Guilty Gear, as a whole, is such a satisfying series to learn. A lot of other fighters have a degree of rigidness to them, an expectation that you have to play a certain way. Guilty Gear, by design, is much more free form. Character hitboxes are all different, take damage differently, have different speeds in which they get flung into the air or sent falling back down, so basic combos and techniques need to be adjusted on-the-fly depending on the match up or even the position you and your opponent are at in the level itself. As an example, you cannot rely on the same attacks you would use as Ky Kiske against Sol Badguy that you would a character like May, Potemkin, or I-No.

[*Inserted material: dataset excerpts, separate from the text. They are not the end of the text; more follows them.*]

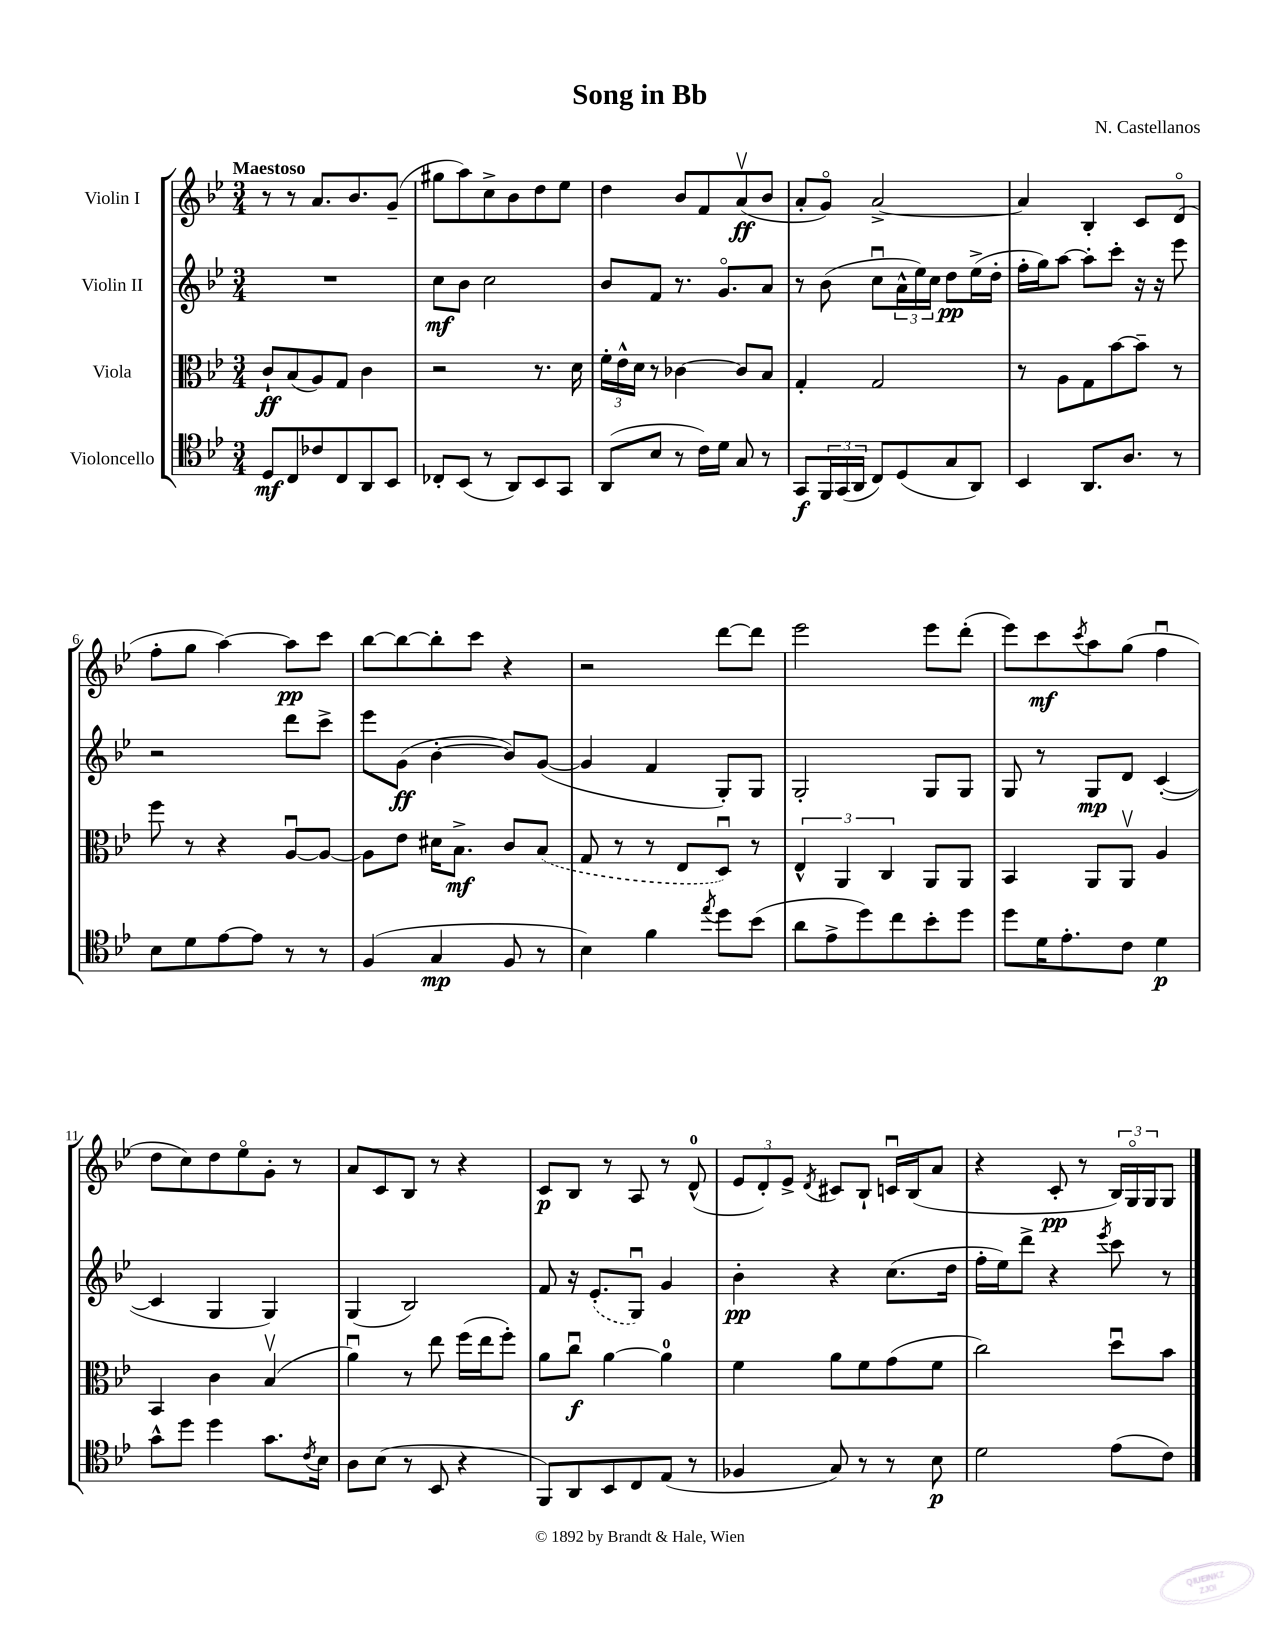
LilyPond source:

\header { title = "Song in Bb" composer = "N. Castellanos" }
<<
\new StaffGroup <<
\new Staff = "s0" \with { instrumentName = "Violin I" } {
    \clef treble \key bes \major \numericTimeSignature \time 3/4 \tempo "Maestoso"
    r8 r8 a'8. bes'8. g'8--( |
    gis''8 a''8) c''8-> bes'8 d''8 ees''8 |
    d''4 bes'8 f'8 a'8\upbow\ff( bes'8 |
    a'8-. g'8\flageolet) a'2~-> |
    a'4 bes4-. c'8 d'8\flageolet( |
    f''8-. g''8 a''4~) a''8\pp c'''8 |
    bes''8~ bes''8~ bes''8-. c'''8 r4 |
    r2 d'''8~ d'''8 |
    ees'''2 ees'''8 d'''8-.( |
    ees'''8) c'''8\mf \acciaccatura { c'''8 } a''8 g''8( f''4\downbow |
    d''8 c''8) d''8 ees''8\flageolet g'8-. r8 |
    a'8 c'8 bes8 r8 r4 |
    c'8\p bes8 r8 a8 r8 d'8-0-^( |
    \tuplet 3/2 { ees'8 d'8-.) ees'8-> } \acciaccatura { d'8 } cis'8 bes8-! c'16\downbow bes16( a'8 |
    r4 c'8-.\pp r8 \tuplet 3/2 { bes16) g16\flageolet g16 } g8 \bar "|." |
}
\new Staff = "s1" \with { instrumentName = "Violin II" } {
    \clef treble \key bes \major \numericTimeSignature \time 3/4
    R2. |
    c''8\mf bes'8 c''2 |
    bes'8 f'8 r8. g'8.\flageolet a'8 |
    r8 bes'8( c''8\downbow \tuplet 3/2 { a'16-^ ees''16) c''16 } d''8\pp ees''16->( d''16-. |
    f''16-. g''16) a''8~ a''8-. c'''8-. r16 r16 ees'''8 |
    r2 d'''8 c'''8-> |
    ees'''8 g'8\ff( bes'4~-. bes'8) g'8~( |
    g'4 f'4 g8-.) g8 |
    g2-. g8 g8 |
    g8 r8 g8\mp d'8 c'4~-.( |
    c'4 g4 g4) |
    g4( bes2) |
    f'8 r16 \once \slurDashed ees'8.-.( g8\downbow) g'4 |
    bes'4-.\pp r4 c''8.( d''16 |
    f''16-. ees''16) d'''8-> r4 \acciaccatura { ees'''8 } c'''8 r8 \bar "|." |
}
\new Staff = "s2" \with { instrumentName = "Viola" } {
    \clef alto \key bes \major \numericTimeSignature \time 3/4
    c'8-!\ff bes8( a8) g8 c'4 |
    r2 r8. d'16 |
    \tuplet 3/2 { f'16-. ees'16-^ d'16 } r8 ces'4~ ces'8 bes8 |
    g4-. g2 |
    r8 a8 g8 bes'8~ bes'8-- r8 |
    f''8 r8 r4 a8~\downbow a8~ |
    a8 ees'8 dis'16 bes8.->\mf c'8 \once \slurDashed bes8( |
    g8 r8 r8 ees8 d8\downbow) r8 |
    \tuplet 3/2 { ees4-^ a,4 c4 } a,8 a,8 |
    bes,4 a,8 a,8\upbow a4 |
    bes,4 c'4 bes4\upbow( |
    a'4\downbow) r8 ees''8 f''16( ees''16 f''8-.) |
    a'8 c''8\downbow\f a'4~ a'4-0 |
    f'4 a'8 f'8 g'8( f'8 |
    c''2) d''8\downbow bes'8 \bar "|." |
}
\new Staff = "s3" \with { instrumentName = "Violoncello" } {
    \clef tenor \key bes \major \numericTimeSignature \time 3/4
    d8\mf c8 ces'8 c8 a,8 bes,8 |
    ces8-. bes,8( r8 a,8) bes,8 g,8 |
    a,8( bes8 r8 c'16) d'16 g8 r8 |
    g,8\f \tuplet 3/2 { f,16 g,16( a,16 } c8) d8( g8 a,8) |
    bes,4 a,8. a8. r8 |
    bes8 d'8 ees'8~ ees'8 r8 r8 |
    f4( g4\mp f8 r8 |
    bes4) f'4 \acciaccatura { ees''8 } d''8 bes'8( |
    a'8 ees'8-> d''8) c''8 bes'8-. d''8 |
    d''8 d'16 ees'8.-. c'8 d'4\p |
    g'8-^ d''8 d''4 g'8. \acciaccatura { c'8 } bes16 |
    a8 bes8( r8 bes,8 r4 |
    f,8) a,8 bes,8 c8 ees8( r8 |
    fes4 g8) r8 r8 bes8\p |
    d'2 ees'8( c'8) \bar "|." |
}
>>
>>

Guilty Gear walks this fine line between the constant spontaneity and flying by the seat of your pants, while maintaining the strategy and calm thinking that is needed in a competitive environment like this. It is an An*me Fighter in every sense of the term.

Rev 2 is no different. It is immensely satisfying to land that shot that allows you to follow up and knock and opponent into the air, or push them into a corner, where you can then proceed to beat the fuck out of them. Also rewarding to be on defense, and find that perfect moment to shift the momentum your way, either winning the round or making your opponent sweat to get those last few hits on you. I’ve picked up Venom as my main, whose fighting style is “playing Pool.” Lots of fun setting up his magic cue balls after knocking down an opponent, and hitting said balls at weird angles, keeping my opponent on guard while I try and then break that guard with my physical attacks. I’ve come a long way from 2021.

training mode example

Fighting games are a hard genre to get into. They ask you to put in a lot of time and effort for a victory that you will only ever get 50% of the time. It’s a genre where you have nobody to blame but yourself for failure (unless you get into a match with a ping of 300, in which case it is absolutely not your fault (shout out to that Sol player I took on earlier. Fix your internet, bitch)). They can be merciless and cruel, and you may give up and take a break from them for a while, if not contemplate giving them up entirely. But when you’re in the groove, that moment when win or lose, you and your opponent have laid it all out on the line. The moment when you go beyond merely pressing buttons, when you find a way to play mind games that work on someone half a country or even half a world away. When you can say “good games” afterwards and actually mean it, not simply handwaving a complete and total loss while you keep your head down in defeat. That’s when fighting games are good. As far as I’m concerned, no other game speaks to that spirit like Guilty Gear. Thankful that Xrd is now in a much more playable format, and can now be enjoyed for many more years to come alongside it’s fellow definitive GG’s in Accent Core and Strive.